Fetal exposure to testosterone also seems to prime the body of the male fetus for later physical developments such as increased and rapid body growth, muscle definition and growth, etc. Overall, testosterone seems to ready a male for life of higher risk taking behavior, higher levels of aggression and violence, less verbal emotional expression, less ability to process feelings. Of course, Bribiescas wonders, why selection would have favored males’ tendencies to take high risks over safer ways of being in the world. He speculates that taking risks may have come down to present-day males as an aspect of male bonding. He furthermore suggests that taking risks was a vital part of a males need to demonstrate reproductive fitness. “Staying home under the covers, while surely comfortable and potentially good for survivorship, is not likely to be beneficial for reproductive fitness.

This may explain a lot about why men have such a hard time talking about their worries, weaknesses and concerns in a way that reflects their vulnerability.

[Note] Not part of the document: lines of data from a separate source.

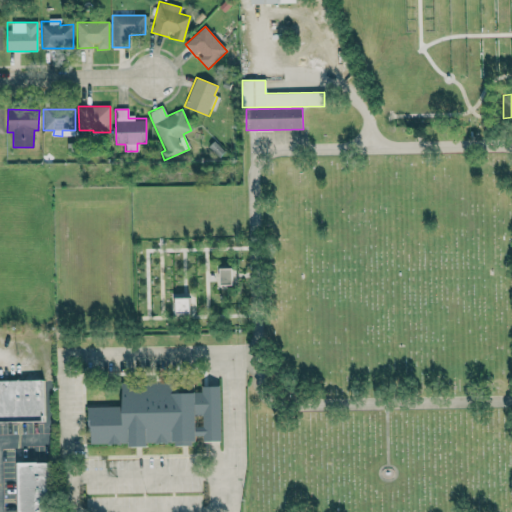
[(231,285),(231,268),(219,268),(219,285),(231,285)]
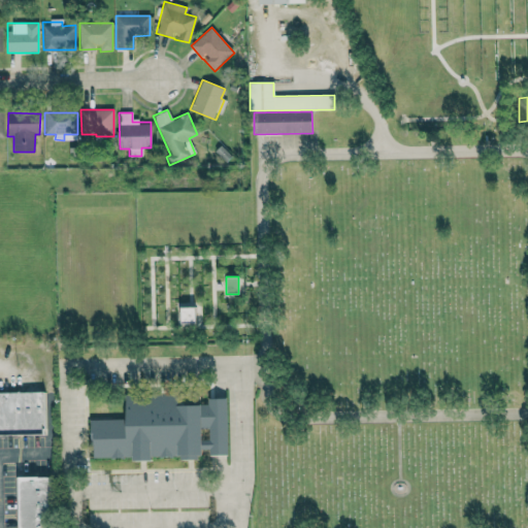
[(180,322),(195,322),(194,307),(180,307),(180,322)]
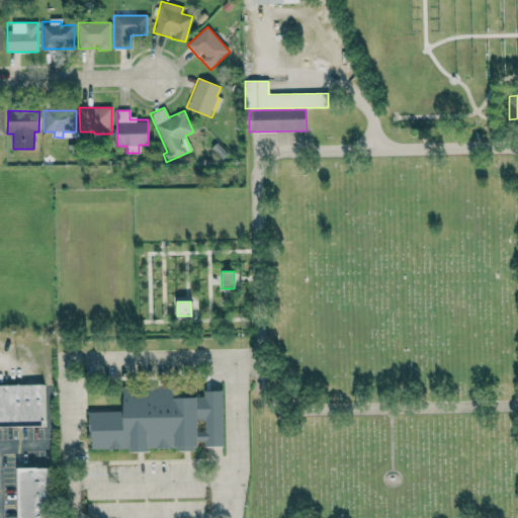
[(0,425),(44,425),(42,383),(0,384),(0,425)]
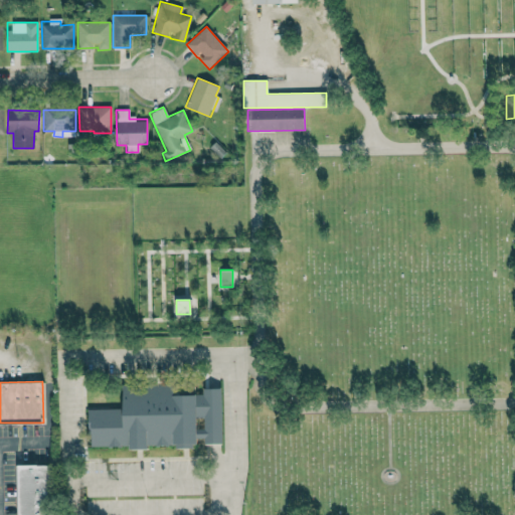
[(90,448),(130,447),(130,450),(149,450),(149,448),(195,447),(195,438),(203,438),(203,445),(222,444),(221,388),(202,389),(202,395),(173,395),(172,384),(122,385),(123,408),(89,409),(90,448)]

Doing so simply lowers their chances at reproductive success. It makes them less competitive over against other males who succeed in sucking it up. Men do not like to talk about what ails them. It is not only that talking about one’s health, feelings and other concerns is an embarrassing admission of my own weakness. No, it’s almost as if the admission itself contributes to my felt weakness. As long as I can hide from it, or ignore it, I’m okay.



It is easy to see, I believe, how men’s tendency to suppress their fragility both emotionally and physically became easy to exploit. Unacceptable working conditions—not only in blue-collar jobs, but also in white-collar work situations—are more likely to be tolerated by men who do not like to admit that they’re overworked and stressed. Warfare, still a largely male domaine continues to exploit and foster men’s willingness to take risks and be aggressive. Warfare exploits men’s embarrassment about saying they are afraid—and sends them to fight.


One thing seems beyond all doubt: Codes that suppress male pain, suffering and grieving, both for boys and men, are common in cultures across the board. Their purpose, however, may not simply be the general repression of male anxiety and fear. It is, in a more complicated way, also about the repression of past and present cultural experiences that would be, if expressed, scary.

I believe that my screaming reached even deeper, far down into the cultural abyss of Germany’s most recent chapter in history, WWII. A war that had been hailed as the most heroic and brave chapter in German history had been lost. Moreover, Germans had to accept not only military but also moral defeat. This war was wrong. Yet, nobody, especially not German males, dared to scream out in pain. By screaming I quit being complicit with the collective silence, still prevalent in Germany then. This was a silence about how much blood had been shed, how bad it had been, how scary it was. Without knowing it then, I had started to grieve much more than my unfortunate accident with the scooter. I had started to grieve all the things that had gone wrong in the past.